[Start of section]

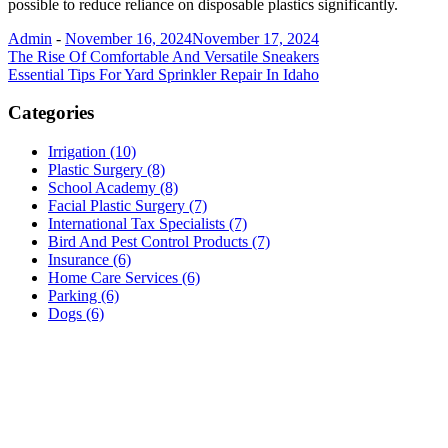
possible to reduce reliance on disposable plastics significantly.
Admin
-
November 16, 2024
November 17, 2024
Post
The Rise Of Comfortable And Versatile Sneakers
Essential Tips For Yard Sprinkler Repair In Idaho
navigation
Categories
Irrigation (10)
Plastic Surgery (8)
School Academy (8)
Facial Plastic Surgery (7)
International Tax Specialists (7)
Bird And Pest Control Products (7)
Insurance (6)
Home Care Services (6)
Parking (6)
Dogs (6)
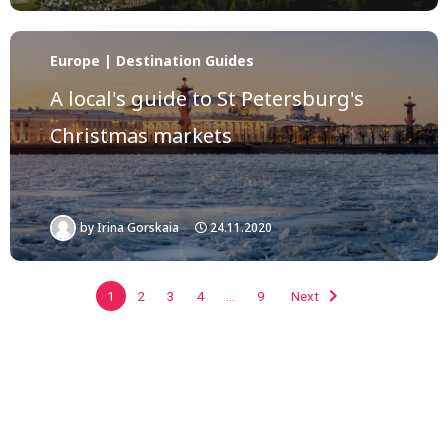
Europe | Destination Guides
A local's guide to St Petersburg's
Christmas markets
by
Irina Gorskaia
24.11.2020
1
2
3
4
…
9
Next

[End of section]
[Start of section]

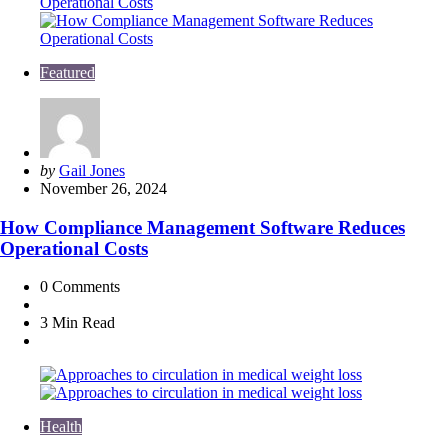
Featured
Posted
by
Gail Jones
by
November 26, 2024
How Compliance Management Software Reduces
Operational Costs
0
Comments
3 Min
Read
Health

[End of section]
[Start of section]

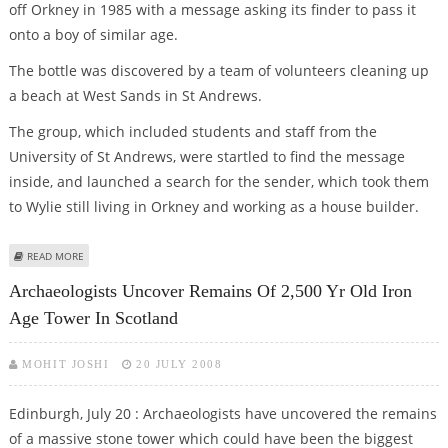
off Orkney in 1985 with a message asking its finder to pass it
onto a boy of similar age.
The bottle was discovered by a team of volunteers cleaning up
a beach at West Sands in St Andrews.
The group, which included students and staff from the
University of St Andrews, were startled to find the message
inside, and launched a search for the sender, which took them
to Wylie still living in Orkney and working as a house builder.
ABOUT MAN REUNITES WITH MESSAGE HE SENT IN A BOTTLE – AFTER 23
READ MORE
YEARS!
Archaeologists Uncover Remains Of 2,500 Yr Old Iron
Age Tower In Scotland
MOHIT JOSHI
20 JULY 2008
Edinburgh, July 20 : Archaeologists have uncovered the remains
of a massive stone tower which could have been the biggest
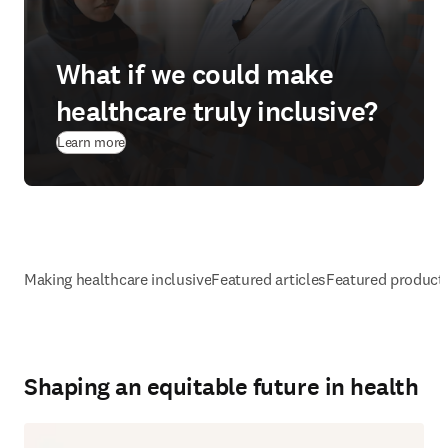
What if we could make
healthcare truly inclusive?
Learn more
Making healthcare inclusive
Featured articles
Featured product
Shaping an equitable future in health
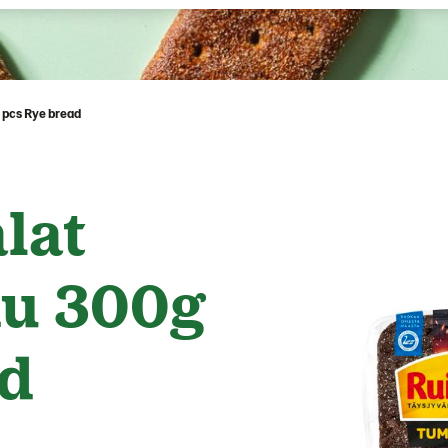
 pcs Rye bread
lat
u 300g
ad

[End of section]

Brief: Reproduce exactly the section above that begins at the line containing "ABOUT MAN REUNITES" and ends at the line containing "Edinburgh, July 20", leaving out all other lines.

Response to the exercise:
ABOUT MAN REUNITES WITH MESSAGE HE SENT IN A BOTTLE – AFTER 23
READ MORE
YEARS!
Archaeologists Uncover Remains Of 2,500 Yr Old Iron
Age Tower In Scotland
MOHIT JOSHI
20 JULY 2008
Edinburgh, July 20 : Archaeologists have uncovered the remains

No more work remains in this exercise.